WORK REQUEST =>
Copy out every one of the following entries word for word, keeping each line as it stands.

^^^^^^^^^^^^^^^^

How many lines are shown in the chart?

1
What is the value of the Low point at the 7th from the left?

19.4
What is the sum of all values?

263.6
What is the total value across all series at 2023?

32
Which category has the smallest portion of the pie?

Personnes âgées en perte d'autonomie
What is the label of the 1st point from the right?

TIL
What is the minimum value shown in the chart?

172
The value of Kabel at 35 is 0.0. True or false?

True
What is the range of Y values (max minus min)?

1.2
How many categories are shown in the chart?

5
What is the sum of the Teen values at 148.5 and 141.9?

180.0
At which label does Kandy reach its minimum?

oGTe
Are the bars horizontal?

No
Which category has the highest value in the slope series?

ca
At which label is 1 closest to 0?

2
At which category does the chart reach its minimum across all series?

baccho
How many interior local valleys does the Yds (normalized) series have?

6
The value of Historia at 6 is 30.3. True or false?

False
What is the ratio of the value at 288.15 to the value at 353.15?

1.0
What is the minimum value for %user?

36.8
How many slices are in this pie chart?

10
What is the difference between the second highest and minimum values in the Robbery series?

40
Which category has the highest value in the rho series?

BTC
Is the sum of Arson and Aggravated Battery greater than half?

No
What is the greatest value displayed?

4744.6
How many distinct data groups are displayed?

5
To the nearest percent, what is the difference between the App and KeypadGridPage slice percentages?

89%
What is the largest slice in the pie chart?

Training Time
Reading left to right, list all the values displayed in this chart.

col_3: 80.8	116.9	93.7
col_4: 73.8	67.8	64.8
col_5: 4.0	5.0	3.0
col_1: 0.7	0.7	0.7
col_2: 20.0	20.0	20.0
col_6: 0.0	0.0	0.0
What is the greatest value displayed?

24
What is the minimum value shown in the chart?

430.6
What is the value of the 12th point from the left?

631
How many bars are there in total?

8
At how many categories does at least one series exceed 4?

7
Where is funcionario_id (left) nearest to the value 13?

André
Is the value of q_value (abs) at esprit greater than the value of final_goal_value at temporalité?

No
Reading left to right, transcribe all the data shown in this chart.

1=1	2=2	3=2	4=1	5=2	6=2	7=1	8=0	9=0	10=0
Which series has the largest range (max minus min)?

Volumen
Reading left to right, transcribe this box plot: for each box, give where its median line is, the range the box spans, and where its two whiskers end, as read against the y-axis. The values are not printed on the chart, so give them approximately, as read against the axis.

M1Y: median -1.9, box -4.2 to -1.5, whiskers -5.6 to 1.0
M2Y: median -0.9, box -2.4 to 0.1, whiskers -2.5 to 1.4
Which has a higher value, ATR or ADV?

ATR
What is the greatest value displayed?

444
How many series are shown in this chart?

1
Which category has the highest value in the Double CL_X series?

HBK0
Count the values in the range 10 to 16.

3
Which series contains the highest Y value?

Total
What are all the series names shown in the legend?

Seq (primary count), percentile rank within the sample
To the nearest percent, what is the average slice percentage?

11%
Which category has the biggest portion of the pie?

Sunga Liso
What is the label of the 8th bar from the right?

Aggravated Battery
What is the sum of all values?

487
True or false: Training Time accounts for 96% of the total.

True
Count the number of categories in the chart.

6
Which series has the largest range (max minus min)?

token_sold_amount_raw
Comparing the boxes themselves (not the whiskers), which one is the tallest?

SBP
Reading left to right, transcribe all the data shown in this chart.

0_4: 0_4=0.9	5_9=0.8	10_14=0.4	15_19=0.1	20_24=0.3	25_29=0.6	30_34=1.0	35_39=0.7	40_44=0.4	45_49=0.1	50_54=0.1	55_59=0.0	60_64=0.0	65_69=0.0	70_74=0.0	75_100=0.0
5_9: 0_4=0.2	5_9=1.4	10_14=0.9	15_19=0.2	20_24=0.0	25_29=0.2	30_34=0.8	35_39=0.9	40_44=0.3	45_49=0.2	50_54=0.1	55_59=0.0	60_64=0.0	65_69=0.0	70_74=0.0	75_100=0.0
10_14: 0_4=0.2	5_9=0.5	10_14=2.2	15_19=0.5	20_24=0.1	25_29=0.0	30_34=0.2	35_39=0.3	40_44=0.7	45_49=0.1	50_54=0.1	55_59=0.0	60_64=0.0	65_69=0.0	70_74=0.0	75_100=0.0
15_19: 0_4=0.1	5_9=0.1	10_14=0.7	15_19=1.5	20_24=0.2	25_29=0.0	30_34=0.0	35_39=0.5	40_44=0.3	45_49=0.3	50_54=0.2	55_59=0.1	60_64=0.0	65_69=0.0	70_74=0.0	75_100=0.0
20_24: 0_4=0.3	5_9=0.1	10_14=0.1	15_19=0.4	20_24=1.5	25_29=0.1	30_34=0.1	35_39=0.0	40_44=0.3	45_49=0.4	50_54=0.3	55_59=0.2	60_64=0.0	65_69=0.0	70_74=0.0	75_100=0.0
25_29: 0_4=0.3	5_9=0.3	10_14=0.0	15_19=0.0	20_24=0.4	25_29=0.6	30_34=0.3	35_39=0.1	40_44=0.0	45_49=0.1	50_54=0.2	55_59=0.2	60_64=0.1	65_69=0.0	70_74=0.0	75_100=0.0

^^^^^^^^^^^^^^^^

YOUR SOLUTION =>
How many lines are shown in the chart?

1
What is the value of the Low point at the 7th from the left?

19.4
What is the sum of all values?

263.6
What is the total value across all series at 2023?

32
Which category has the smallest portion of the pie?

Personnes âgées en perte d'autonomie
What is the label of the 1st point from the right?

TIL
What is the minimum value shown in the chart?

172
The value of Kabel at 35 is 0.0. True or false?

True
What is the range of Y values (max minus min)?

1.2
How many categories are shown in the chart?

5
What is the sum of the Teen values at 148.5 and 141.9?

180.0
At which label does Kandy reach its minimum?

oGTe
Are the bars horizontal?

No
Which category has the highest value in the slope series?

ca
At which label is 1 closest to 0?

2
At which category does the chart reach its minimum across all series?

baccho
How many interior local valleys does the Yds (normalized) series have?

6
The value of Historia at 6 is 30.3. True or false?

False
What is the ratio of the value at 288.15 to the value at 353.15?

1.0
What is the minimum value for %user?

36.8
How many slices are in this pie chart?

10
What is the difference between the second highest and minimum values in the Robbery series?

40
Which category has the highest value in the rho series?

BTC
Is the sum of Arson and Aggravated Battery greater than half?

No
What is the greatest value displayed?

4744.6
How many distinct data groups are displayed?

5
To the nearest percent, what is the difference between the App and KeypadGridPage slice percentages?

89%
What is the largest slice in the pie chart?

Training Time
Reading left to right, list all the values displayed in this chart.

col_3: 80.8	116.9	93.7
col_4: 73.8	67.8	64.8
col_5: 4.0	5.0	3.0
col_1: 0.7	0.7	0.7
col_2: 20.0	20.0	20.0
col_6: 0.0	0.0	0.0
What is the greatest value displayed?

24
What is the minimum value shown in the chart?

430.6
What is the value of the 12th point from the left?

631
How many bars are there in total?

8
At how many categories does at least one series exceed 4?

7
Where is funcionario_id (left) nearest to the value 13?

André
Is the value of q_value (abs) at esprit greater than the value of final_goal_value at temporalité?

No
Reading left to right, transcribe all the data shown in this chart.

1=1	2=2	3=2	4=1	5=2	6=2	7=1	8=0	9=0	10=0
Which series has the largest range (max minus min)?

Volumen
Reading left to right, transcribe this box plot: for each box, give where its median line is, the range the box spans, and where its two whiskers end, as read against the y-axis. The values are not printed on the chart, so give them approximately, as read against the axis.

M1Y: median -1.9, box -4.2 to -1.5, whiskers -5.6 to 1.0
M2Y: median -0.9, box -2.4 to 0.1, whiskers -2.5 to 1.4
Which has a higher value, ATR or ADV?

ATR
What is the greatest value displayed?

444
How many series are shown in this chart?

1
Which category has the highest value in the Double CL_X series?

HBK0
Count the values in the range 10 to 16.

3
Which series contains the highest Y value?

Total
What are all the series names shown in the legend?

Seq (primary count), percentile rank within the sample
To the nearest percent, what is the average slice percentage?

11%
Which category has the biggest portion of the pie?

Sunga Liso
What is the label of the 8th bar from the right?

Aggravated Battery
What is the sum of all values?

487
True or false: Training Time accounts for 96% of the total.

True
Count the number of categories in the chart.

6
Which series has the largest range (max minus min)?

token_sold_amount_raw
Comparing the boxes themselves (not the whiskers), which one is the tallest?

SBP
Reading left to right, transcribe all the data shown in this chart.

0_4: 0_4=0.9	5_9=0.8	10_14=0.4	15_19=0.1	20_24=0.3	25_29=0.6	30_34=1.0	35_39=0.7	40_44=0.4	45_49=0.1	50_54=0.1	55_59=0.0	60_64=0.0	65_69=0.0	70_74=0.0	75_100=0.0
5_9: 0_4=0.2	5_9=1.4	10_14=0.9	15_19=0.2	20_24=0.0	25_29=0.2	30_34=0.8	35_39=0.9	40_44=0.3	45_49=0.2	50_54=0.1	55_59=0.0	60_64=0.0	65_69=0.0	70_74=0.0	75_100=0.0
10_14: 0_4=0.2	5_9=0.5	10_14=2.2	15_19=0.5	20_24=0.1	25_29=0.0	30_34=0.2	35_39=0.3	40_44=0.7	45_49=0.1	50_54=0.1	55_59=0.0	60_64=0.0	65_69=0.0	70_74=0.0	75_100=0.0
15_19: 0_4=0.1	5_9=0.1	10_14=0.7	15_19=1.5	20_24=0.2	25_29=0.0	30_34=0.0	35_39=0.5	40_44=0.3	45_49=0.3	50_54=0.2	55_59=0.1	60_64=0.0	65_69=0.0	70_74=0.0	75_100=0.0
20_24: 0_4=0.3	5_9=0.1	10_14=0.1	15_19=0.4	20_24=1.5	25_29=0.1	30_34=0.1	35_39=0.0	40_44=0.3	45_49=0.4	50_54=0.3	55_59=0.2	60_64=0.0	65_69=0.0	70_74=0.0	75_100=0.0
25_29: 0_4=0.3	5_9=0.3	10_14=0.0	15_19=0.0	20_24=0.4	25_29=0.6	30_34=0.3	35_39=0.1	40_44=0.0	45_49=0.1	50_54=0.2	55_59=0.2	60_64=0.1	65_69=0.0	70_74=0.0	75_100=0.0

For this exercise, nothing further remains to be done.